Não faz sentido discutir a redução da jornada de trabalho de 6x1 para 4x3 sem olhar em perspectiva para uma questão mais complexa: o fim do bônus demográfico no Brasil. Nessa direção, atualizei um artigo sobre o tema que escrevi em dezembro de 2023 aqui na Algomais para trazer mais profundidade ao tema.
O bônus demográfico ocorre quando a População Economicamente Ativa de um país, representada por trabalhadores entre 15 e 64 anos, tende a ser maior do que a soma da população de crianças (0 a 14) e idosos (acima de 65). Esse fenômeno é verificado pelo crescimento contínuo da relação entre a população ocupada sobre a população total, que pode durar entre 50 a 70 anos.
No Brasil, o bônus demográfico começou na década de 1970, quando a relação entre a população ocupada e a população total era de 31,7%. Nas décadas de 2000/2010, a relação alcançou 54%, registrando o seu melhor momento entre os anos de 2004 e 2013. Nesse período, o PIB cresceu 50% e a renda per capita dos brasileiros aumentou 33%.
O final do bônus demográfico deve acontecer em 2034, de acordo com estimativas do IBGE. Uma das causas é o envelhecimento da população, que se acelerou na última década. Os idosos, que representavam 5,9% das pessoas em 2010, alcançaram uma participação de 10,9% em 2022. Outra causa é a taxa de natalidade que caiu de 4,12 filhos por mulher na década de 80 para apenas 1,57 em 2023, menor do que o mínimo de 2,1 para manter o crescimento populacional.
Mas o que o final do bônus demográfico tem a ver com a jornada de trabalho 6x1 ou 4x3? Estão diretamente relacionados. Isso porque a combinação da diminuição da População Economicamente Ativa, que já está em curso, e da redução de jornada de trabalho, ocasionada pela possível aprovação da jornada 4x3, vai acelerar o processo de escassez de força de trabalho.

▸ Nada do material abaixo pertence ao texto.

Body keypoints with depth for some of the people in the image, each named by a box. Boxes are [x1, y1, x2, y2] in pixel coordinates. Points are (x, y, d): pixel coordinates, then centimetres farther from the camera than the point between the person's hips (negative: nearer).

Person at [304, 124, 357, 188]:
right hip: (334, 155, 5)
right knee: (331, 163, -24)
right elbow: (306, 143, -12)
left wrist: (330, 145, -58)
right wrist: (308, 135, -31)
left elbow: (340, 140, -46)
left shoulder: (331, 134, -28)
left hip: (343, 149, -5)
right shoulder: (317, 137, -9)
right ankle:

O cenário que se apresenta é a insuficiência de trabalhadores para dar conta da demanda do mercado nas próximas décadas. Portanto, a discussão sobre a jornada é lateral diante de uma questão mais complexa, que impacta negativamente o crescimento da economia e a capacidade do País de competir no mundo globalizado no médio prazo.
Este é o debate que deveria estar na pauta do Congresso, envolvendo também representantes dos trabalhadores e dos setores produtivos. Aí entram dois temas que patinam há muito tempo: política de longo prazo para educação profissional e para a inteligência artificial. E com alinhamento entre elas, pois precisa haver uma complementação para evitar que a IA desequilibre o jogo.
Sobre educação profissional, a primeira ação é promover a qualificação contínua da força de trabalho atual para atender às exigências da transformação tecnológica. A segunda é apoiar idosos — não apenas tecnicamente, mas também com instrumentos sociais e financeiros — para que eles permaneçam no mercado de trabalho por mais tempo ou, até mesmo, retornem da aposentadoria para ocupar os espaços que surgirão.
A terceira e mais importante medida é reformular a formação dos integrantes da Geração Alpha (aqueles nascidos em 2010), que vão entrar no mercado nos próximos anos. Esses jovens trabalhadores precisam estar alinhados com as necessidades do futuro, que exigirão conhecimentos e habilidades que não estão sendo ensinados atualmente nas escolas fundamentais, no ensino técnico e no ensino superior.
Sobre a Inteligência Artificial, antes vista como inimiga do emprego, ela pode se transformar em uma grande aliada nessa trajetória. Isso porque a IA melhora a produtividade onde se instala. Então, pode promover, em algum grau, uma compensação à diminuição da força e da jornada de trabalho, minimizando os riscos de uma possível estagnação econômica por falta de trabalhadores.
Contudo, é preciso ser estratégico com a inteligência artificial. Não basta promover o seu desenvolvimento com foco voltado para o ganho de produtividade, minimizando, assim, os efeitos da escassez de trabalhadores no ciclo final do bônus demográfico. A política de IA precisa também ser sustentável para não causar desequilíbrio social durante o processo de adaptação do mercado de trabalho.
Pelo que vimos, o debate precisa ser ampliado das horas da jornada de trabalho para as consequências do final do bônus demográfico. Olhar mais para frente é urgente. Caso contrário, o Brasil pode enfrentar um cenário contraditório, à primeira vista, mas altamente provável: grande demanda por trabalhadores e, ao mesmo tempo, alto índice de desemprego por falta de coordenação estratégica de políticas públicas.